Beim "Gender-Pay-Gap" geht es - auch wenn der im Grunde eine Flunkerei ist - um die unterschiedliche Bezahlung von Männern und Frauen. Da werden allerdings Vollzeit-Ingenieure mit Teilzeit-Einzelhandelskauffrauen verglichen, um die Schere aufklappen zu lassen, aber eine Wahrheit ist und bleibt da trotzdem drin: klassische Frauenberufe werden schlecht bezahlt. Die Aldi-Frau, die Putzfrau, die Erzieherin ... oft sind die Jobs eben einfach deutlich schlechter entlohnt als (fachlich ähnliche) klassische Männerberufe. Entsprechend schwierig ist es dann mit der Attraktivität dieser Jobs, wenn schonmal eine Hälfte der potentiellen Lehrlinge "keinen Bock" drauf hat.
Interessanterweise gilt das aber in beide Richtungen: die besser bezahlten "typischen Männerberufe" sind meistens tatsächlich arm an Frauen. Warum fehlt es an Mechatronikerinnen, an Elektronikerinnen, an Technikerinnen und Ingenieurinnen? Sicher nicht, weil die Uni-Mathematik so schwierig ist. Fehlendes Interesse? Sind die Jobs nicht sexy genug oder gelten sie als frauenfeindlich?

Und dann haben wir ja noch die richtigen No-Go-Jobs. Fernfahrer, Maurer, Klempner, Elektriker? Alles irgendwo machbar. Die sind zwar schlecht bezahlt, aber immerhin sind es keine Jobs mit schlechtem Ansehen. Aber wer will heute bitteschön Metzger werden, wer will die angelieferten "Lebenden Tiere" töten und anschließend zerlegen? Ich esse zwar gern mein Steak, aber das liebe Rindvieh vorher schlachten kann ich nicht - und das ist KEIN Argument für Vegetarismus, denn die wenigsten Autofahrer können ihr Auto auch selber reparieren oder Straßen teeren! Der Metzger als Handwerksberuf hat in unserer vegetarisch-hippen Zeit keinen guten Ruf. Bei der Partnerwahl dürfte sowas auch nicht hilfreich sein, wenn man "was mit Tieren macht" und sich am Ende als Metzger outet.
Ähnliche Nachteile gibt's vermutlich bei Bestattern, bei der Tierkörperbeseitigung (Bauhofmitarbeiter etc), Müllabfuhr usw usf.

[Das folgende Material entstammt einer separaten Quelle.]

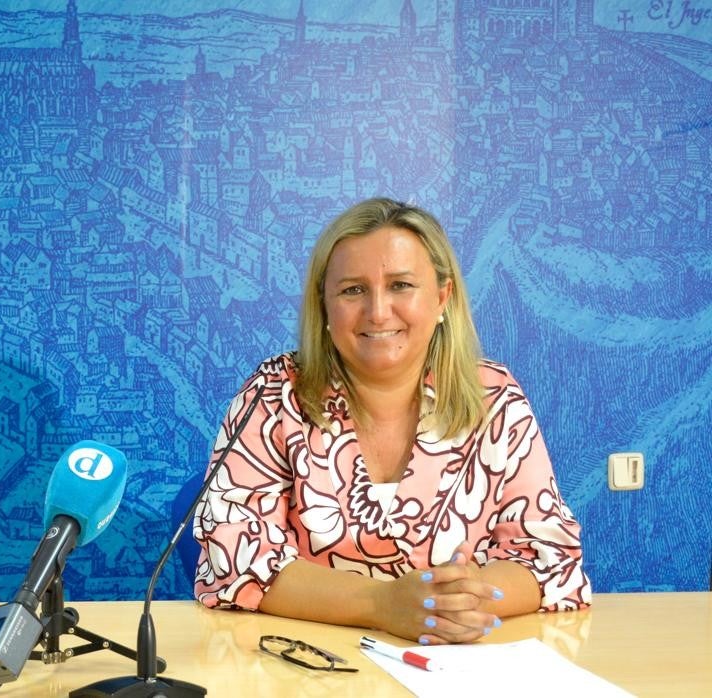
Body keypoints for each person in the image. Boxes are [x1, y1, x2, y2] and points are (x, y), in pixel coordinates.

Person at [192, 198, 590, 645]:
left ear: (442, 297)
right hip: (310, 664)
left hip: (455, 667)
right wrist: (383, 606)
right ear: (324, 305)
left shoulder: (493, 396)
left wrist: (448, 607)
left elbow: (547, 554)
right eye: (353, 290)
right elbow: (236, 558)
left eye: (400, 285)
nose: (378, 312)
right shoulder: (272, 395)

Es gibt Jobs, die müssen gemacht werden, die aber sich auf keiner Visitenkarte gut machen. Da wird kaum ein Jugendlicher, der frisch von der Schule fällt, "hier rufen".

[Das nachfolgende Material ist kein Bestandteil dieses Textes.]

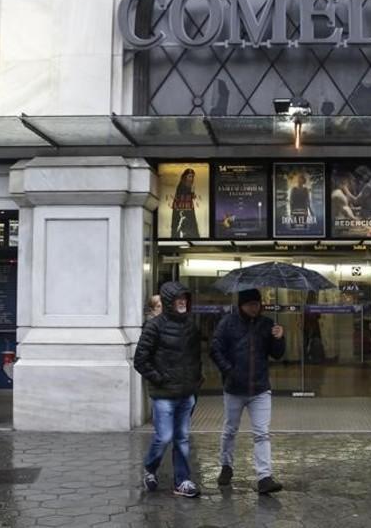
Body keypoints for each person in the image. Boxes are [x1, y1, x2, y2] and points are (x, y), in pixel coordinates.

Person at [210, 288, 285, 494]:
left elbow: (277, 355)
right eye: (251, 304)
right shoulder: (228, 323)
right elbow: (215, 349)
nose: (255, 307)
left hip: (260, 389)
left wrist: (279, 338)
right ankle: (226, 466)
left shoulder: (267, 324)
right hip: (234, 389)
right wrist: (228, 371)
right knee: (230, 431)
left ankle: (264, 477)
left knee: (262, 433)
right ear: (242, 305)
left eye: (257, 303)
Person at [134, 281, 203, 498]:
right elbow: (140, 360)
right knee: (164, 437)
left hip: (185, 393)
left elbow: (195, 358)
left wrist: (196, 382)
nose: (182, 302)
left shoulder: (191, 325)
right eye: (178, 298)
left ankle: (182, 481)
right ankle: (150, 468)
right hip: (163, 394)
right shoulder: (154, 326)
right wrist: (159, 379)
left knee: (182, 438)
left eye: (185, 298)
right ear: (168, 301)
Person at [170, 168, 200, 238]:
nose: (191, 178)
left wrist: (192, 194)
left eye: (192, 176)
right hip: (182, 211)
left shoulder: (188, 185)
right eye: (189, 176)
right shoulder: (182, 186)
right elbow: (181, 199)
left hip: (187, 210)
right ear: (185, 176)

Ob ein Beruf angesehen ist oder nicht ist eine Frage der Gesellschaft. Und mit ein wenig positiveren Blick auf bestimmte Jobs könnte man sicherlich auch mehr Jugendlichhe begeistern für solche Arbeiten, bei denen gerade Mangel herrscht. Man könnte in jedem Falle das Geschlechterthema anfassen, weil es ja in einigen asiatischen Staaten auch zu funktionieren scheint, jedenfalls gibt es deutlich mehr Frauen in technischen Berufen, ganz ohne Quote!

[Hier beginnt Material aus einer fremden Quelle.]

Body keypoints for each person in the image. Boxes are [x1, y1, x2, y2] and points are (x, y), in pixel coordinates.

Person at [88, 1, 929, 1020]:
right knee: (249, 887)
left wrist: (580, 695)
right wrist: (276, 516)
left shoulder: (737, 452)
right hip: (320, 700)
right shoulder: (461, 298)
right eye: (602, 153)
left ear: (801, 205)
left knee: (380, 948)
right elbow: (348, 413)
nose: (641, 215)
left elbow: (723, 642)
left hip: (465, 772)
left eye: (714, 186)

Vielleicht schafft man es auch, die "Ladenhüter" wieder attraktiver zu machen, einfach, indem das Ansehen dieser Arbeitsplätze wieder steigt.
Ich fürchte nur, in Deutschland wird das wiedermal nichts werden. Zwar sind wir eine Gesellschaft im Land, die allen Arbeitslosen Faulheit und Drückebergerei unterstellt, gleichzeitig betrachten wir mehrheitlich die Erwerbsarbeit als unangenehme, lästige Strafe, um unsere Lebenszeit zu stehlen. Wenn's uns Arbeitenden nicht gut geht, dann neiden wir dem Arbeitslosen seine "freie Zeit" noch, auch wenn er sonst nicht viel hat. Kein schönes Bild unserer Gesellschaft, was ich hier zeichne. Und ja, auch das hat Einfluss darauf, ob und wie sich Jugendliche am Ende entscheiden.